Following the incursion of the Fulani around 1817, the empire of Oyo had lost its adhesiveness, opening up an era of Civil Wars for which the rest of the century was characterized. Due to this wars and temptation of the commerce involved in the sales of prisoners or outright kidnapping, slavery had become instituted in the fallen empire. Lagos became an important slave port around this time, when the Bight of Benin supplied the bulk of West African slaves and it remained one of the few centers that persisted in the supply of humans north of the equator after the clampdown on the practice. By 1821, Yoruba slaves had been freed to Sierra Leone, their ship intercepted by the British Naval patrol that was scattered in the sea to check slavery activities, which had become illegal by English laws since 1807 when the trade in humans was abolished. Liberated slaves began to trickle back from Sierra Leone in 1838 to find their relatives settled in relative safety in Abeokuta. Although these Sierra Leone returnees or their parents had been direct victims of slave trade, a number of them, as reported by Kristin Mann in Slavery and the Birth of an African City: Lagos, kept slaves on their return to Abeokuta and Lagos.
Slaves in the east were sometimes subjected to the most inhumane act, even though a very influential Igbo king-priest, Eze Nri Ewenetem who lived c.1728-1820 declared that they were human being and to kill one was an abomination. The official termination of slave trade in Eastern part of Nigeria paradoxically marked the beginning of a new era of cheap and abundant slaving. Ajayi Crowther in late 1850s stated that the accumulation of slaves at Abo, a Igbo area, was the prevailing ambition of the people who believed it to be a status symbol.

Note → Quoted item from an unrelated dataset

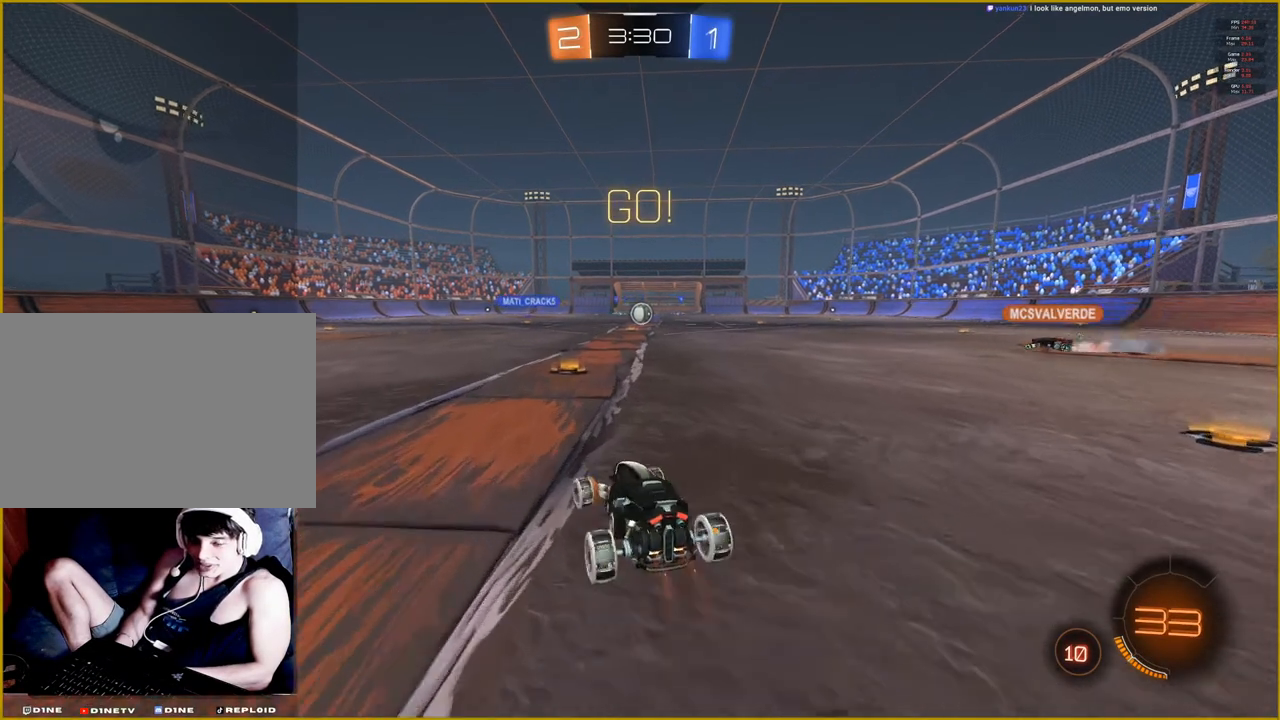
{"buttons": ["R2"], "left_stick": "center", "right_stick": "center", "events": [[267, "left_stick", "right"], [417, "left_stick", "center"]]}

As news of emancipation of their kind in other parts of the Niger-area reached the Niger slave communities they began to rebel. In the Igbo town of Abarra Uno, slaves left to found an independent settlement at Abarra Ogada. The same occured for the town of Ossomari whose population was almost halved by 1928 with the mass migration of slaves to near site at Okpolodun Creek, or to join their now independent brethren in Abarra Ogada, in the western side of the Niger. Surviving impact of slavery in Nike, an Igbo village group was observed in the early 1950s by Professor Horton to be great. Freeborns abhor farm work, and hired migrant labourers, thereby reducing their own economic benefit.